## Directions for this task:
Look through the data below and show every line that includes "Table".

Given information section start

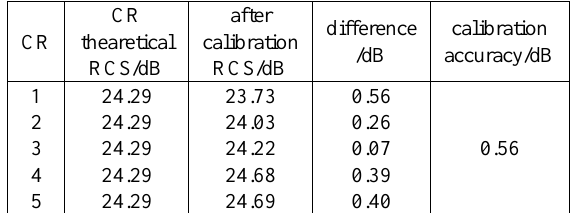
Table.6 Integral method Absolute Calibration Accuracy Verification Table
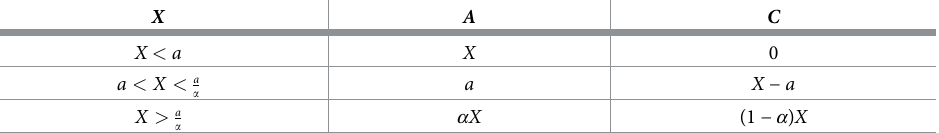
Table 7. Definition of A and C if a mixture of absolute deductible a > 0 and proportional deductible α 2 (0, 1) is applied. X A C X <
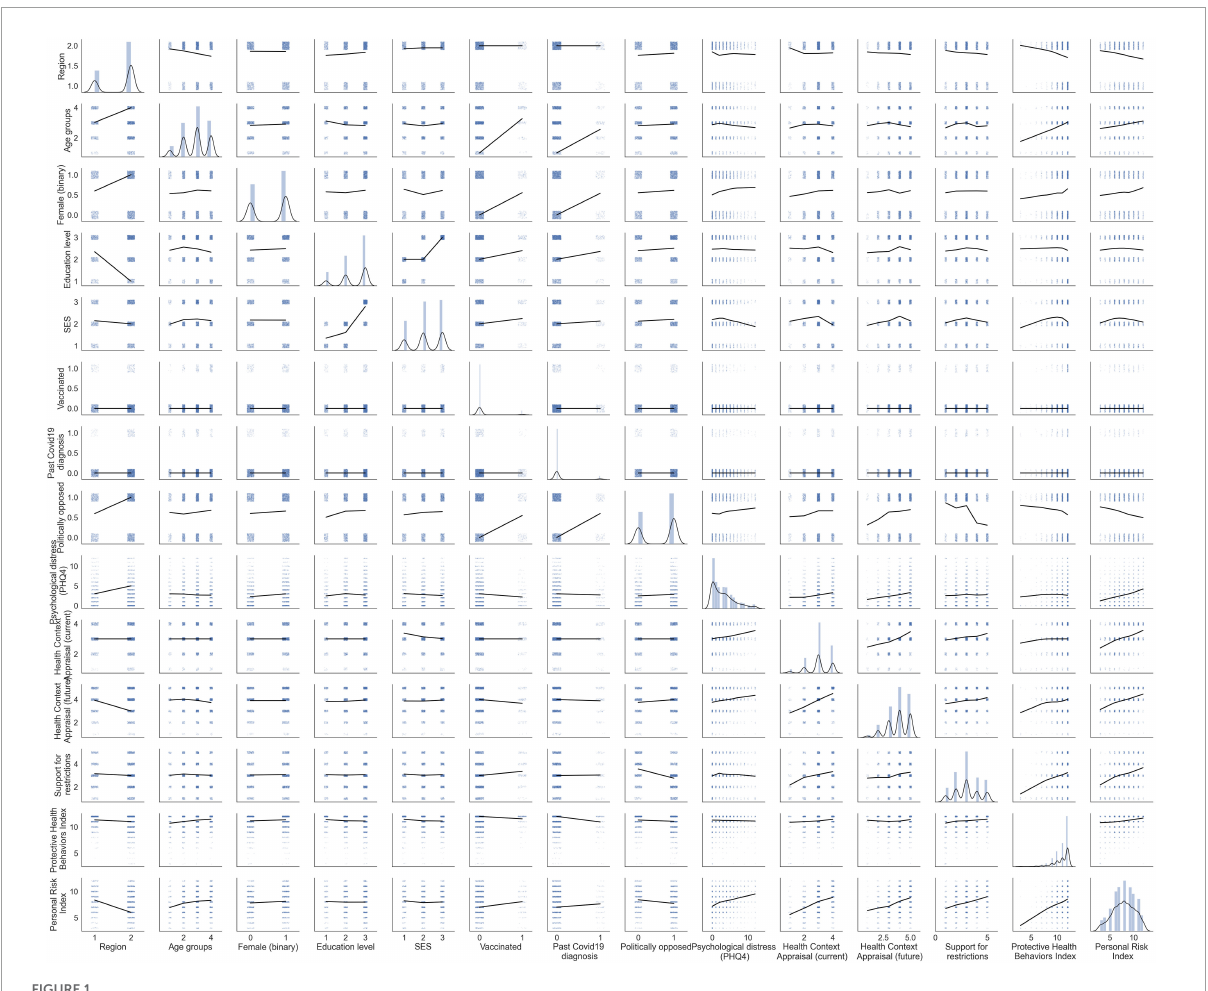
FIGURE1 Pairwise scatter plots between variables. Locally weighted linear regression lines are added for illustrative purposes of how the data is distributed, not for statistical inference. The univariate distributions are displayed on the diagonal.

Given information section end

## Task response:
Table.6 Integral method Absolute Calibration Accuracy Verification Table
Table 7. Definition of A and C if a mixture of absolute deductible a > 0 and proportional deductible α 2 (0, 1) is applied. X A C X <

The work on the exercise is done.